Pawsey and the bowerbird library

We have been working on putting key bowerbird data sets onto Pawsey object storage. With this we can prototype new tooling that is not dependent on our systems in AAD or Nectar.

library(idt)  ## devtools::install_github("mdsumner/idt")
files <- oisstfiles()

print(files)

as.list(tail(files, 1))

That set of files has a set of bucket/key pairs for request from Pawsey object store, the model is

<protocol>/<store>/<objectkey>

and in our example we are using a storage endpoint "https://projects.pawsey.org.au/".

We could move this bucket to other endpoints on NCI, Amazon, or local (AADC), and only worry about endpoint address.

"/vsis3/idea-10.7289-v5sq8xb5/www.ncei.noaa.gov/data/sea-surface-temperature-optimum-interpolation/v2.1/access/avhrr/202410/oisst-avhrr-v02r01.20241025_preliminary.nc"

We can substitute the object source address for other protocols. "/vsis3" is for GDAL, but we use "s3://" for other software.

The bucket name 'idea-10.7289-v5sq8xb5' corresponds to the bowerbird ID for this collection.

If we substitute out / for "https://" then we have the source URL for the original data.
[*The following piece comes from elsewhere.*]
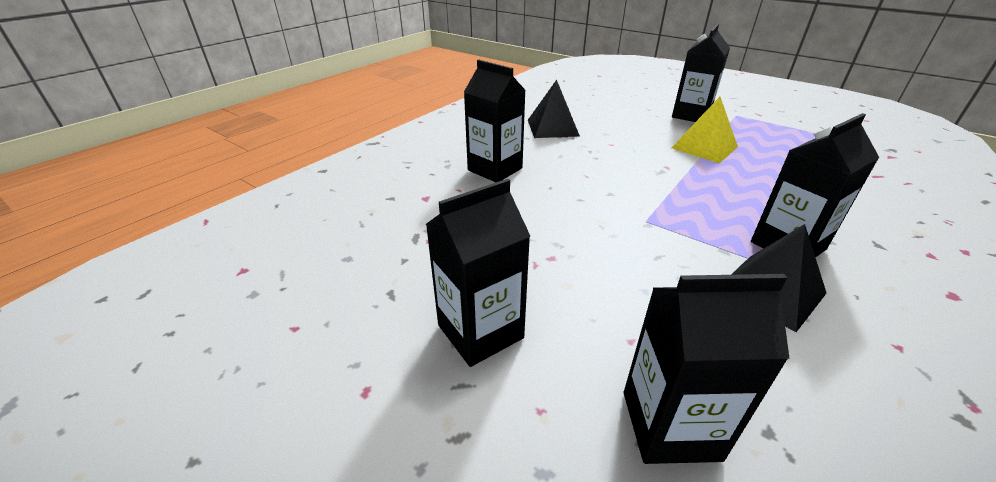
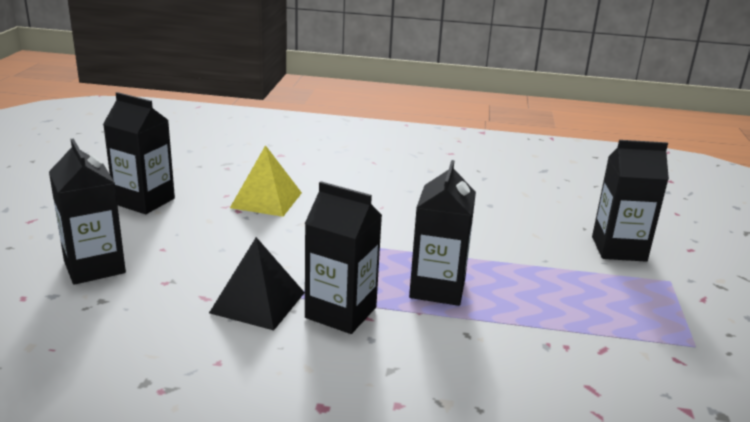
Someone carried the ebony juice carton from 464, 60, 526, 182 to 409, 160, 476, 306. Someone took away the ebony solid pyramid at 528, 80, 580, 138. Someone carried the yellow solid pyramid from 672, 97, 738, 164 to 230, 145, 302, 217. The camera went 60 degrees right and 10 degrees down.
a raadtools-like from object storage

We can build a tool like raadtools on this, useable from anywhere connected to the internet.

*files() finds relevant files for a given data set and determines date and order
read*() uses that file list for user requests e.g. readoisst("2022-01-02")

library(idt)  ## devtools::install_github("mdsumner/idt")
oisstfiles()  ## used by a reader function

readoisst()  ## gets the latest

first <- readoisst(latest = FALSE) ## gets the first

plot(first)

We can regrid. Being able to specify target projections and to flip from 0-360 to -180,180 was enabled by contributions to GDAL.

## specify a non 0-360 grid
grd <- terra::rast(terra::ext(-180, 180, -90, 90), res = 0.25, crs = "EPSG:4326")

plot(readoisst(gridspec = grd))

grdp <- terra::rast(terra::ext(c(-1, 1, -1, 1) * 1e7), res = 25000, crs = "EPSG:3412")
plot(readoisst(gridspec = grdp))

xarray takes this further

With VirtualiZarr (aka "kerchunk") the xarray software creates a virtual zarr dataset from references to these netcdf files.

It literally records where the bytes are in each file, and create json or parquet tables with descriptions like this:

... "sst\/4828.0.0.0":["s3:\/\/idea-10.7289-v5sq8xb5\/www.ncei.noaa.gov\/data\/sea-surface-temperature-optimum-interpolation\/v2.1\/access\/avhrr\/199411\/oisst-avhrr-v02r01.19941120.nc", 1011857,656669] " ...

We can open that right off the Pawsey "vzarr" bucket.

library(reticulate)

xarray <- import("xarray")

ds <- xarray$open_dataset("https://projects.pawsey.org.au/vzarr/virt_oisst.json", engine = "kerchunk", chunks = dict(), 
                    storage_options = dict("endpoint_url" =  "https://projects.pawsey.org.au",  "anon" = TRUE))

print(ds)


ds$sel(time = "2024-10-24")$sst